We report Faraday rotation measurements of the extended radio galaxy J0039 + 0319 (4C + 03.01) seen through the solar corona when the source was at an average distance of 8.6 R. from the center of the Sun. Nearly continuous polarimetric observations were made over an 11 hour period on 1997 March 28 with the NRAO Very Large Array at frequencies of 1465 and 1635 MHz. The observations were made near solar minimum conditions. Observations of radio galaxies have two advantages with respect to spacecraft transmitter signals. (1) The lambda(2) dependence of the polarization position angle expected of Faraday rotation can be verified. (2) Observations of spatially extended radio galaxies have the potential of directly measuring the propagation speed of coronal MHD irregularities. With the use of observations made when the source was far from the Sun, we measure an average rotation measure of +6.2 +/- 1.0 rad m(-2) attributable to the corona.

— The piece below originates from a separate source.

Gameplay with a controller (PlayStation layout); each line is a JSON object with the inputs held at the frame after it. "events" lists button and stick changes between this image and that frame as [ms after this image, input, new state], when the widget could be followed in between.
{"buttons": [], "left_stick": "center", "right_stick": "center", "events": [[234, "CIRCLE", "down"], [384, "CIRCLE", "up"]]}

A rotation-measure time series was obtained for the most polarized component of the source. This rotation-measure time series showed slow variations during the observing session, with a total change of about 3 rad m(-2). This variation is attributed to large-scale gradients and static plasma structures in the corona. We also obtain a weak detection of rotation-measure fluctuations on timescales of 15 minutes to 1 hour, which may be due to coronal Alfven waves. This fluctuating component of the coronal rotation measure has an rms value less than or equal to 0.40 rad m(-2), comparable to previously reported detections. This measurement:is then used to place model-dependent upper limits to the Alfven wave flux at the coronal base. Depending on the precise geometry of the solar wind flow from the coronal base to 8.6 R., the inferred wave flux at the coronal base ranges from 2.4 x 10(4) to 2.3 x 10(5) ergs s(-1) cm(-2). These values range from slightly below to more than an order of magnitude below the wave flux needed to heat and accelerate the solar wind to its observed values. Our results corroborate an increasing body of observational evidence indicating that long-wavelength MHD waves are not responsible for the heating and acceleration of the solar wind.